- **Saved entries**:
______

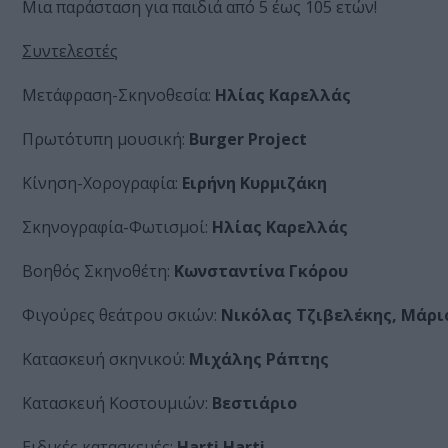
Μια παράσταση για παιδιά από 5 έως 105 ετών!
Συντελεστές
Μετάφραση-Σκηνοθεσία:
Ηλίας Καρελλάς
Πρωτότυπη μουσική:
Burger Project
Κίνηση-Χορογραφία:
Ειρήνη Κυρμιζάκη
Σκηνογραφία-Φωτισμοί:
Ηλίας Καρελλάς
Βοηθός Σκηνοθέτη:
Κωνσταντίνα Γκόρου
Φιγούρες θεάτρου σκιών:
Νικόλας Τζιβελέκης, Μάρι
Κατασκευή σκηνικού:
Μιχάλης Ράπτης
Κατασκευή Κοστουμιών:
Βεστιάριο
Ειδικές κατασκευές:
Harti Harti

______

Reproduce every line of text in the data above word for word, leaving the pictures out of your answer.

- **TASK OUTPUT**:
Μια παράσταση για παιδιά από 5 έως 105 ετών!
Συντελεστές
Μετάφραση-Σκηνοθεσία:
Ηλίας Καρελλάς
Πρωτότυπη μουσική:
Burger Project
Κίνηση-Χορογραφία:
Ειρήνη Κυρμιζάκη
Σκηνογραφία-Φωτισμοί:
Ηλίας Καρελλάς
Βοηθός Σκηνοθέτη:
Κωνσταντίνα Γκόρου
Φιγούρες θεάτρου σκιών:
Νικόλας Τζιβελέκης, Μάρι
Κατασκευή σκηνικού:
Μιχάλης Ράπτης
Κατασκευή Κοστουμιών:
Βεστιάριο
Ειδικές κατασκευές:
Harti Harti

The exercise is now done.